Pixel coordinate boxes:
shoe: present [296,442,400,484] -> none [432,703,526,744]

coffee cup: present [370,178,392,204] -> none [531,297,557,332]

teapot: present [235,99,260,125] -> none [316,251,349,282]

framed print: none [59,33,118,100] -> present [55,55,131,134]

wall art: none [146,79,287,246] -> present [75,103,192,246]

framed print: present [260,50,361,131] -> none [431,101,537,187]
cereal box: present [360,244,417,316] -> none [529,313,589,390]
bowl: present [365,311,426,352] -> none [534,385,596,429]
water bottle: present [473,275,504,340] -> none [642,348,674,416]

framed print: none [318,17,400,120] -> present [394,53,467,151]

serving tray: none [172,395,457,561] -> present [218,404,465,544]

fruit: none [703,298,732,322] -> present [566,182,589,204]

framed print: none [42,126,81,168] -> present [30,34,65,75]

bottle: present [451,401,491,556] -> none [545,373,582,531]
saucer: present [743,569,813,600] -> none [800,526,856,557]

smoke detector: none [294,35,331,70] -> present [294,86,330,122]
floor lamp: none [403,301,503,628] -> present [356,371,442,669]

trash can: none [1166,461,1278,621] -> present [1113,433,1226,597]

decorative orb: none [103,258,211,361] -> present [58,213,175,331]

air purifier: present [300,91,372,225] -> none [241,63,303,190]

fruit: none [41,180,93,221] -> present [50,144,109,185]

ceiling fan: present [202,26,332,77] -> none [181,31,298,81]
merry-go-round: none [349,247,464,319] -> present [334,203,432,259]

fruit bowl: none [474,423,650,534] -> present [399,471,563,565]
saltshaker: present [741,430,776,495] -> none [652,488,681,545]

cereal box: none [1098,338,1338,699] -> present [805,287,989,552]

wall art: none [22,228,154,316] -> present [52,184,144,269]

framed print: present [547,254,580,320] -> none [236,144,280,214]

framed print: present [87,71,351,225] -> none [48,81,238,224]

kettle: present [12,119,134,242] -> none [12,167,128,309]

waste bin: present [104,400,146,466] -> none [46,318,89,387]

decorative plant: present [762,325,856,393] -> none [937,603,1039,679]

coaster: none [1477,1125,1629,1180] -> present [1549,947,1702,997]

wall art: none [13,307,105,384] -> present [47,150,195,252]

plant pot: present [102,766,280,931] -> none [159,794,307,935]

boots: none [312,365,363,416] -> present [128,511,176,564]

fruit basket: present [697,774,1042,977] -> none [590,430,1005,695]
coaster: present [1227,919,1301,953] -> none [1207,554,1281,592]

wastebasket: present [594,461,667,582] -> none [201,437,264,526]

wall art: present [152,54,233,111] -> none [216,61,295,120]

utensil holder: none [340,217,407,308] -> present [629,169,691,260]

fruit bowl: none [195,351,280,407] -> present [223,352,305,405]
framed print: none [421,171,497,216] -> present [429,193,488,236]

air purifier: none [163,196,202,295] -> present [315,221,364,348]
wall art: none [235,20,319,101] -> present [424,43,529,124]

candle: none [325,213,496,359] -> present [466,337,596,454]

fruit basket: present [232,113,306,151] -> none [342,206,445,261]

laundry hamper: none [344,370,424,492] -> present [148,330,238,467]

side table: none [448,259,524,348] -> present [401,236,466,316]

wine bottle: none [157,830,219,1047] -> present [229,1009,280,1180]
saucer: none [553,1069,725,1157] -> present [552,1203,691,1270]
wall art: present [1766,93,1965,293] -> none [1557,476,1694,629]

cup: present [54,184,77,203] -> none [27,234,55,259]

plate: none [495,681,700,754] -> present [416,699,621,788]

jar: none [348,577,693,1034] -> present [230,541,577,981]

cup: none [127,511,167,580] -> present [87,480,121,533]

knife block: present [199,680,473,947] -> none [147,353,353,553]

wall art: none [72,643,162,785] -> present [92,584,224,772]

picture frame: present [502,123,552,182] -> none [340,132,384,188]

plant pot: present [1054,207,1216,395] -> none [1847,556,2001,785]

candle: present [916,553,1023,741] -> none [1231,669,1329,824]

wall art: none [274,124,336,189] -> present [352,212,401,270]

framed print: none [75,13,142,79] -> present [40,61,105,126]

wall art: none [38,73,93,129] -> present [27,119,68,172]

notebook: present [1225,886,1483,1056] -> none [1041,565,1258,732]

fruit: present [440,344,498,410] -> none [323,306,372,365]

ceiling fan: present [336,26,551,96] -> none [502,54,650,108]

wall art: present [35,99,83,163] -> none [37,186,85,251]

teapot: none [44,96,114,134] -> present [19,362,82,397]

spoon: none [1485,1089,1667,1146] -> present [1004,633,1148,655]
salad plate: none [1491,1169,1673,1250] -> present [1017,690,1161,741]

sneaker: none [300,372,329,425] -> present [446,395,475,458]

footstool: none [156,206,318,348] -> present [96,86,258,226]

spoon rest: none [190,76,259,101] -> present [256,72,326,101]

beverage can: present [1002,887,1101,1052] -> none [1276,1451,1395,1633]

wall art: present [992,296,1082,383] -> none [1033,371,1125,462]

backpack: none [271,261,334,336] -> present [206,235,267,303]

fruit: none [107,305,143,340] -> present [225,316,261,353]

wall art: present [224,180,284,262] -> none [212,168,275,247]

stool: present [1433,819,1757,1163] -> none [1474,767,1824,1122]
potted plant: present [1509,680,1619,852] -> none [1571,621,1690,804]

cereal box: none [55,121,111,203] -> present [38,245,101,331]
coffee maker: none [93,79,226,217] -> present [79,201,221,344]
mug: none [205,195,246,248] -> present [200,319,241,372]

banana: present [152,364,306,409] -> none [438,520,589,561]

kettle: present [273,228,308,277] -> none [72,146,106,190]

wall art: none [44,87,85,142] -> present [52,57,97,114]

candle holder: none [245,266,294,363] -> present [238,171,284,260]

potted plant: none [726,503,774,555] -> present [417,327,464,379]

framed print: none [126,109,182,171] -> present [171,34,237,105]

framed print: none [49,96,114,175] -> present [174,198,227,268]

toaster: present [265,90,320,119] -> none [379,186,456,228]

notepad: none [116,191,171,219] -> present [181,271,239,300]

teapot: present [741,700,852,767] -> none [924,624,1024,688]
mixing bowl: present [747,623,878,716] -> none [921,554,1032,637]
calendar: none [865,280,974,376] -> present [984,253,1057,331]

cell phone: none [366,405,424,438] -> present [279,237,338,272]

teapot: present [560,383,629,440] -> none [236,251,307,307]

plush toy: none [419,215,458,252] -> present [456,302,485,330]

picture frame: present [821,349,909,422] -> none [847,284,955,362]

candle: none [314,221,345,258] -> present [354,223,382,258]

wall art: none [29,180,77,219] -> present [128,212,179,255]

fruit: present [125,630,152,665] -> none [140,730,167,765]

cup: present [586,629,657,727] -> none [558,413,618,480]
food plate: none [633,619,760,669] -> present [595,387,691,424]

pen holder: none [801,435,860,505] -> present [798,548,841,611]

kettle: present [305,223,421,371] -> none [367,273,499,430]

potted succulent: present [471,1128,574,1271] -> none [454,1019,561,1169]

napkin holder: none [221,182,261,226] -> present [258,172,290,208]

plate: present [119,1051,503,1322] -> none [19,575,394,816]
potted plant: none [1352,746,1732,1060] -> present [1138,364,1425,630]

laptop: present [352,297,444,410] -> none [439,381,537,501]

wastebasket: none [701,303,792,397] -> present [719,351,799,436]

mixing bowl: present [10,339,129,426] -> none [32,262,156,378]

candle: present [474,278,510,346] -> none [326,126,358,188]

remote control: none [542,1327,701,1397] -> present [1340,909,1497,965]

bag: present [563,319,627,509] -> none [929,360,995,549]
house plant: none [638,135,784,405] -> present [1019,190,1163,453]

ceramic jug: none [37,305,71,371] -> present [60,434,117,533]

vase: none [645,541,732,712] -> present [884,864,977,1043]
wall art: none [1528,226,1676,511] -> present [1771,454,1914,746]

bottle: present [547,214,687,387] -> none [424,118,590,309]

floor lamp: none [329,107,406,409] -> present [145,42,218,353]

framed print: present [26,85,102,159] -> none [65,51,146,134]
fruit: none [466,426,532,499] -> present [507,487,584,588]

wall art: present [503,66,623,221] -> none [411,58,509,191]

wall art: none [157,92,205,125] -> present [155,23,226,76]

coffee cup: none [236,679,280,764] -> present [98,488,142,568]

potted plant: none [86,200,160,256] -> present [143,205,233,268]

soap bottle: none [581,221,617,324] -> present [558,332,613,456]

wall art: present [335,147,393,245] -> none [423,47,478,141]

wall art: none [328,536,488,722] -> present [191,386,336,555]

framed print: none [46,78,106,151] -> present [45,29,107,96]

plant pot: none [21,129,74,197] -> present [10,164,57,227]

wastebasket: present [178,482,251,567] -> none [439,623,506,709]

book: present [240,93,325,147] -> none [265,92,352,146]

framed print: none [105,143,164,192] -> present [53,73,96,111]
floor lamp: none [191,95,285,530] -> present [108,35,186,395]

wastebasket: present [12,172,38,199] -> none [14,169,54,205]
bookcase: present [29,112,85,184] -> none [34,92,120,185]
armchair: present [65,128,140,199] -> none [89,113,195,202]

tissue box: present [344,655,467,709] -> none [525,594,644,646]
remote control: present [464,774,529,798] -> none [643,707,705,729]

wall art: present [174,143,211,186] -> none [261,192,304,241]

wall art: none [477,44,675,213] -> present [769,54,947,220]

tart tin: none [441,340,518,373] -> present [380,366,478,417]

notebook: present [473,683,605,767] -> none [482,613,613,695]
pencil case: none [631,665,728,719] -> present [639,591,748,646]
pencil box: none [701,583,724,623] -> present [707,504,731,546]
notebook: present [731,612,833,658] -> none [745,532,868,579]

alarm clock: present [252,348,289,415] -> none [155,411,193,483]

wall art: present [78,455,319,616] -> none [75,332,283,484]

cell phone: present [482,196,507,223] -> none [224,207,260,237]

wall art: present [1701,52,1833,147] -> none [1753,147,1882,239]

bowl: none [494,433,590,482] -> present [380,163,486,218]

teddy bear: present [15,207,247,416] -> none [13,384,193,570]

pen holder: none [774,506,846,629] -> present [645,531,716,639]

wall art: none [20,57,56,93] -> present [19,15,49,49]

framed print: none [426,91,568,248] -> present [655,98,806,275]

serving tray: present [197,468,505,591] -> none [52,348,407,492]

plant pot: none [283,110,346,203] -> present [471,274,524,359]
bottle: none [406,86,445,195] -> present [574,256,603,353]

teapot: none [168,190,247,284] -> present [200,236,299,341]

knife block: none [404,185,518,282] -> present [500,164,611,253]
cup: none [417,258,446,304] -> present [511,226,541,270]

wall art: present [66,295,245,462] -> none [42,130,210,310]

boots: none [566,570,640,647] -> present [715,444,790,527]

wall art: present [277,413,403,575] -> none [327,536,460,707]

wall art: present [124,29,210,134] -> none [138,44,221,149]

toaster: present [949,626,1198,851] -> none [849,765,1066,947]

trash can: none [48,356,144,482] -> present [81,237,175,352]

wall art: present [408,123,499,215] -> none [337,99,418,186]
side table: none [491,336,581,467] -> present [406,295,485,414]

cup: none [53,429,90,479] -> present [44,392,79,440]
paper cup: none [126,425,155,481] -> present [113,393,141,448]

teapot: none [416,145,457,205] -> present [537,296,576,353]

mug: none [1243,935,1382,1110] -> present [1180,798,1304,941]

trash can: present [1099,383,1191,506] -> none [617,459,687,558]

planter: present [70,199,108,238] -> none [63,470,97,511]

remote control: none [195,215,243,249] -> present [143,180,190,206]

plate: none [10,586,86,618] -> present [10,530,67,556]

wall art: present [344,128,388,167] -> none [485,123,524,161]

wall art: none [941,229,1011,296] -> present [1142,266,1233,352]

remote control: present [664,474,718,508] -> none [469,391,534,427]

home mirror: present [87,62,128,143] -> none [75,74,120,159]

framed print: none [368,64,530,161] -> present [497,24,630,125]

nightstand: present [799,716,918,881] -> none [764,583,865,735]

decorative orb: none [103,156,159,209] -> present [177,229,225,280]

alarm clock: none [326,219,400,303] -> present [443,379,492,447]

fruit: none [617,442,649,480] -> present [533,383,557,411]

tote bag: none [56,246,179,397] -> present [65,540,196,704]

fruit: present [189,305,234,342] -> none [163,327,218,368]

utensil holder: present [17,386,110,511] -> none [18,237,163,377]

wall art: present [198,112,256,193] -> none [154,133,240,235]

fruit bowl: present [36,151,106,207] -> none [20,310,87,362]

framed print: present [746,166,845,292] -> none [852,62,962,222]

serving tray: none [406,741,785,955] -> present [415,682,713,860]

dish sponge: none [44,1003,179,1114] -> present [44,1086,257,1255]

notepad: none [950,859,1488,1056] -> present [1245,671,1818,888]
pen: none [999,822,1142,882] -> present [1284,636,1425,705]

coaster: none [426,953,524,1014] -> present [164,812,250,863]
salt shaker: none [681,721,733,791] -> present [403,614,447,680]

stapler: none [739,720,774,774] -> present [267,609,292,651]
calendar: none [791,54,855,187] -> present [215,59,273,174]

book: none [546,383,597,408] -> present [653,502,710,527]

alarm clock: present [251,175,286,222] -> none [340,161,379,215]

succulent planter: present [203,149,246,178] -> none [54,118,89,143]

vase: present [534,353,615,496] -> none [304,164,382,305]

Work required
Please transcribe only the lines in the records above running from the line that has "toaster: present [265,90,320,119]" through the line that has "food plate: none", both included, exactly as they appear.

Solution to this problem
toaster: present [265,90,320,119] -> none [379,186,456,228]

notepad: none [116,191,171,219] -> present [181,271,239,300]

teapot: present [741,700,852,767] -> none [924,624,1024,688]
mixing bowl: present [747,623,878,716] -> none [921,554,1032,637]
calendar: none [865,280,974,376] -> present [984,253,1057,331]

cell phone: none [366,405,424,438] -> present [279,237,338,272]

teapot: present [560,383,629,440] -> none [236,251,307,307]

plush toy: none [419,215,458,252] -> present [456,302,485,330]

picture frame: present [821,349,909,422] -> none [847,284,955,362]

candle: none [314,221,345,258] -> present [354,223,382,258]

wall art: none [29,180,77,219] -> present [128,212,179,255]

fruit: present [125,630,152,665] -> none [140,730,167,765]

cup: present [586,629,657,727] -> none [558,413,618,480]
food plate: none [633,619,760,669] -> present [595,387,691,424]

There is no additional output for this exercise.